[Dataset entries]
- - - -
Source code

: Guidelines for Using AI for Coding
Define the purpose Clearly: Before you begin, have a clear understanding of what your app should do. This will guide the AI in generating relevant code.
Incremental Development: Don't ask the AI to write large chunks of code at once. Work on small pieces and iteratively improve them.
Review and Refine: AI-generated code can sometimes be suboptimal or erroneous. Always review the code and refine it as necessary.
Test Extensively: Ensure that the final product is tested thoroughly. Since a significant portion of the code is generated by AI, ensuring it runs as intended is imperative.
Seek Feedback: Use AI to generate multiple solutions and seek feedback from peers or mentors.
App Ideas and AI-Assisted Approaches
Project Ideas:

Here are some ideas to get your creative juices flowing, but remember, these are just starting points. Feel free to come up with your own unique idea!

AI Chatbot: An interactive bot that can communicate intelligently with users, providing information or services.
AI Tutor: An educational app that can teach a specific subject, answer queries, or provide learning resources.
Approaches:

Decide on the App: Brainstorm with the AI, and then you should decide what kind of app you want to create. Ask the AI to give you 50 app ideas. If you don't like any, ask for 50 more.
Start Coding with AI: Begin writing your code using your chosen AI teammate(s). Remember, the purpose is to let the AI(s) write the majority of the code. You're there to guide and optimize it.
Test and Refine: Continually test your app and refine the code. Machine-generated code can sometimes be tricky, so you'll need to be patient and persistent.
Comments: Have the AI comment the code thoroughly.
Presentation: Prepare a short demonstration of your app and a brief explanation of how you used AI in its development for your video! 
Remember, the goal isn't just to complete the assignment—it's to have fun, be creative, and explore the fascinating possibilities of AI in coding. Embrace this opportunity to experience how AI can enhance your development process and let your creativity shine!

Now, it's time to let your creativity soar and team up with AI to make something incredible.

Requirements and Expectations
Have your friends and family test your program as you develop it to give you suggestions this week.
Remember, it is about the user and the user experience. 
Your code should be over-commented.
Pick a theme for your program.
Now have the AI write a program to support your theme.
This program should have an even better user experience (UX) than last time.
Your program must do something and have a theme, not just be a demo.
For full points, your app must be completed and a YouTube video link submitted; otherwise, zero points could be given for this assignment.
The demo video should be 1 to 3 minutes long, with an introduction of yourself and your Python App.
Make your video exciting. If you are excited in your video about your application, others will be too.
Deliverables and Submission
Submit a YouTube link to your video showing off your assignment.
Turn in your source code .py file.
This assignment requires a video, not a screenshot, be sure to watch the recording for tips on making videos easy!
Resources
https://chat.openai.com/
- - - -
Write out the entries above again, switching each "theme" to "topic" and keeping everything else the same.

Source code

: Guidelines for Using AI for Coding
Define the purpose Clearly: Before you begin, have a clear understanding of what your app should do. This will guide the AI in generating relevant code.
Incremental Development: Don't ask the AI to write large chunks of code at once. Work on small pieces and iteratively improve them.
Review and Refine: AI-generated code can sometimes be suboptimal or erroneous. Always review the code and refine it as necessary.
Test Extensively: Ensure that the final product is tested thoroughly. Since a significant portion of the code is generated by AI, ensuring it runs as intended is imperative.
Seek Feedback: Use AI to generate multiple solutions and seek feedback from peers or mentors.
App Ideas and AI-Assisted Approaches
Project Ideas:

Here are some ideas to get your creative juices flowing, but remember, these are just starting points. Feel free to come up with your own unique idea!

AI Chatbot: An interactive bot that can communicate intelligently with users, providing information or services.
AI Tutor: An educational app that can teach a specific subject, answer queries, or provide learning resources.
Approaches:

Decide on the App: Brainstorm with the AI, and then you should decide what kind of app you want to create. Ask the AI to give you 50 app ideas. If you don't like any, ask for 50 more.
Start Coding with AI: Begin writing your code using your chosen AI teammate(s). Remember, the purpose is to let the AI(s) write the majority of the code. You're there to guide and optimize it.
Test and Refine: Continually test your app and refine the code. Machine-generated code can sometimes be tricky, so you'll need to be patient and persistent.
Comments: Have the AI comment the code thoroughly.
Presentation: Prepare a short demonstration of your app and a brief explanation of how you used AI in its development for your video! 
Remember, the goal isn't just to complete the assignment—it's to have fun, be creative, and explore the fascinating possibilities of AI in coding. Embrace this opportunity to experience how AI can enhance your development process and let your creativity shine!

Now, it's time to let your creativity soar and team up with AI to make something incredible.

Requirements and Expectations
Have your friends and family test your program as you develop it to give you suggestions this week.
Remember, it is about the user and the user experience. 
Your code should be over-commented.
Pick a topic for your program.
Now have the AI write a program to support your topic.
This program should have an even better user experience (UX) than last time.
Your program must do something and have a topic, not just be a demo.
For full points, your app must be completed and a YouTube video link submitted; otherwise, zero points could be given for this assignment.
The demo video should be 1 to 3 minutes long, with an introduction of yourself and your Python App.
Make your video exciting. If you are excited in your video about your application, others will be too.
Deliverables and Submission
Submit a YouTube link to your video showing off your assignment.
Turn in your source code .py file.
This assignment requires a video, not a screenshot, be sure to watch the recording for tips on making videos easy!
Resources
https://chat.openai.com/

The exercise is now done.